The perils of a triathlon
MANILA, Philippines - The hardest part in a triathlon may be the running event, which comes last, after the athlete has almost depleted all his energies swimming and cycling — but the most dangerous part is the first event, the swim, if you look at triathlon deaths in the past three years with all of them occurring in open waters.
Miguel Vasquez, who died during the first Cobra Ironman Philippines in CamSur, was a “strong swimmer” by friends and acquaintances’ accounts, working out regularly with a personal trainer at the Manila Polo Club, but he suffered a stroke in the waters of Lago del Ray at CWC last Sunday, Aug. 23.
As part of Team Alamat, Vasquez was doing the swim leg; Johann Espiritu, the cycling and Patrick Garcia, the running. “Miguel was a great guy, he was a good friend and a good man,” says Johann. “I am deeply affected by his death, I’ve lost a very good friend.”

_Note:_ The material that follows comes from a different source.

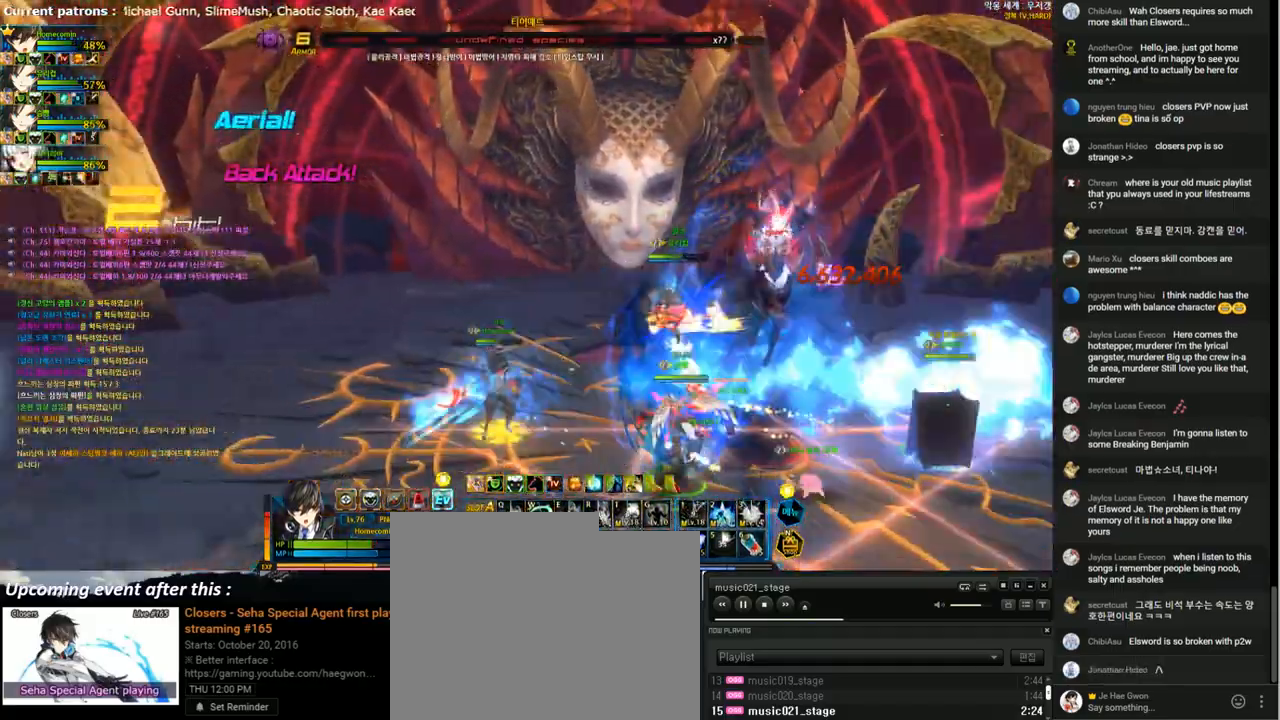
{"keys": ["down", "right", "space"], "events": [[67, "right", "down"], [133, "right", "up"], [200, "right", "down"], [233, "down", "down"], [433, "space", "down"]]}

The death in CamSur and other recent fatalities in athletic events — such as 28-year-old elite runner Ryan Shay at the Olympic Trials in New York, and 32-year-old Esteban Neira in the swim event of the New York Triathlon, both in 2008 — raise nagging questions that have been hounding athletes and doctors around the world: Why, despite all the endurance training and preparation of otherwise healthy athletes, do sudden deaths occur on race day? In Shay’s case, an irregular heartbeat due to an enlarged heart was found to be the cause; in Neira’s the autopsy failed to determine the cause of death.

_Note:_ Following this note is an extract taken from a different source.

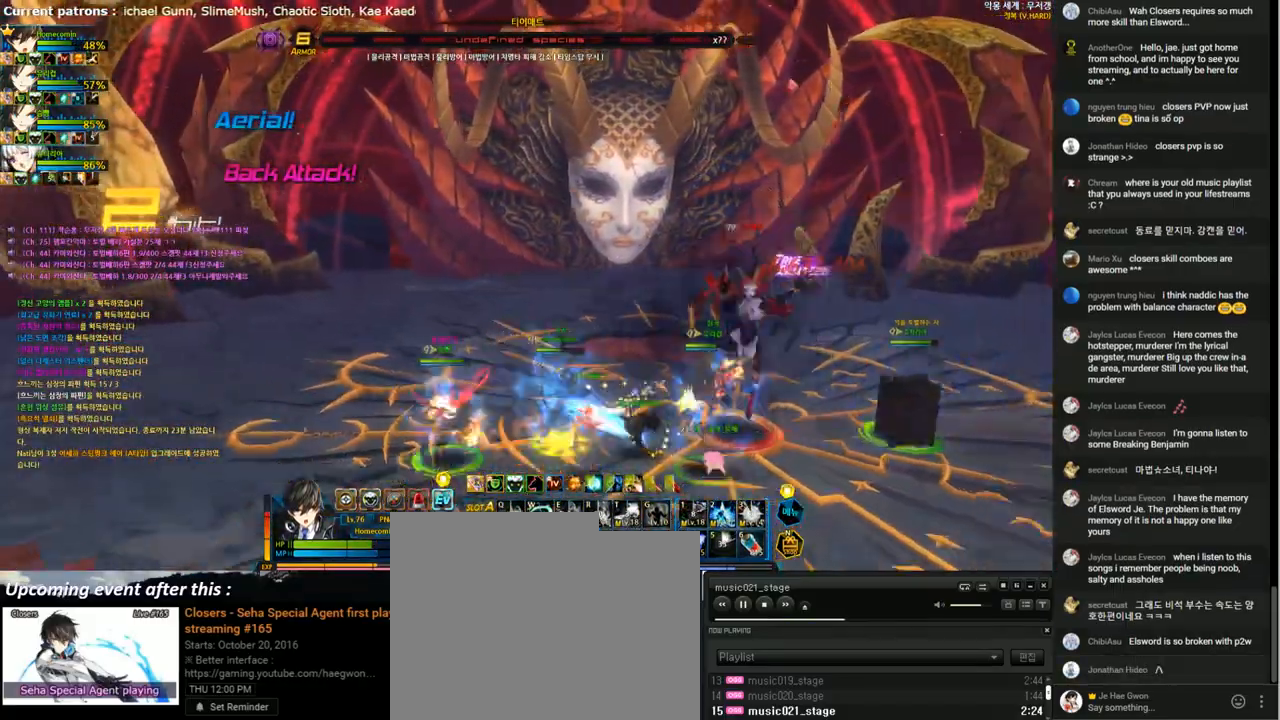
{"keys": [], "events": [[33, "space", "up"], [100, "down", "up"], [133, "right", "up"]]}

While marathon deaths occur throughout the 42-kilometer racecourse, most triathlon deaths occur in the beginning — the swim event.

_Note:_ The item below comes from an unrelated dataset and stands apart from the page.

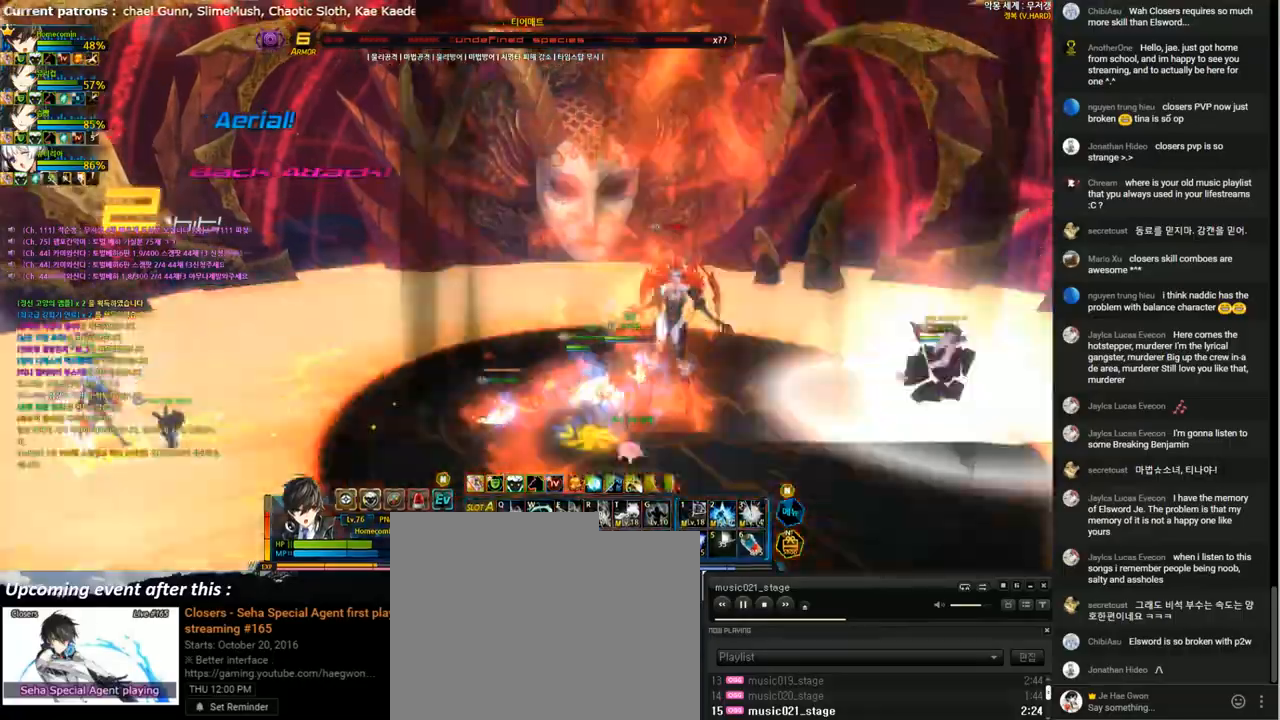
{"keys": [], "events": [[67, "right", "down"], [167, "right", "up"], [233, "right", "down"], [233, "up", "down"], [267, "x", "down"], [333, "x", "up"], [433, "w", "down"], [500, "right", "up"], [500, "up", "up"], [500, "w", "up"]]}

In one US state alone, Wisconsin, three triathletes died swimming at three separate triathlons from January to August this year (last year, 10 people died in US triathlons). Statistically, reports peg 1.5 deaths per 100,000 triathlon participants while the fatality rate for marathons is 2 for every 100,000 runners.
What causes the sudden deaths of seemingly healthy individuals? Can adrenaline kill you?
During the athletes’ briefing at the Convention Hall of CWC the day before the race, Ironman local race director Jon Eric Imperio reminded participants to watch their heart rates during the first event when athletes experience both heightened excitement and anxiety about finishing the race.
A New York Times report by Christie Aschwanden on triathlon deaths points to abnormal heart rhythms as the main cause of death for most of the fatalities.
“‘Evidence suggests that swimming may trigger a certain type of cardiac arrhythmia caused by a genetic condition called long QT syndrome,’ said Dr. Michael Ackerman, a cardiologist and the director of the Windland Smith Rice Sudden Death Genomics Laboratory at the Mayo Clinic in Rochester, Minn.
“Dr. Ackerman’s research team has identified several genetic forms of long QT syndrome, and one of those seems especially bothered by swimming, he said. He’s still not sure why, but sees one clue in a Japanese study several years ago that found that irregular heartbeats occur more commonly during swimming than during the same level of aerobic activity on land.
“‘It’s not that swimming is horrendously dangerous and running is not,” Dr. Ackerman said. “It’s really a perfect storm that needs to happen. It requires a second hit, something to irritate it, and we know that swimming is one of those triggers, but it’s not going to be the absolute trigger.”
Dr. Ackerman adds, “Any medical problem in the water is more likely to turn fatal than one that arises during a bike ride or a run…If you faint while running a race and your heart snaps back into sync 10 or 30 seconds later, you wake up. If it happens in the water, even if your heart regains rhythm 30 seconds later, now you’re underwater.”
The swim event in a triathlon, as triathlete Russ Evenhuis, points out in the same article, “can be like jumping into a washing machine. You will get swum over, kicked, hit and banged into.”
Should athletes then hang up their goggles, their running shoes, and park their bikes? Throw away their training logs and say goodbye to endurance training? It’s the same question that faces us every time we hear about a plane crash: Should we drive or take a boat instead?
The answer, of course, is no. For thousands of people who are participating in these sports, the health benefits outweigh the risks — even harder to quantify is the psychological profit they reap from their hours of hard training.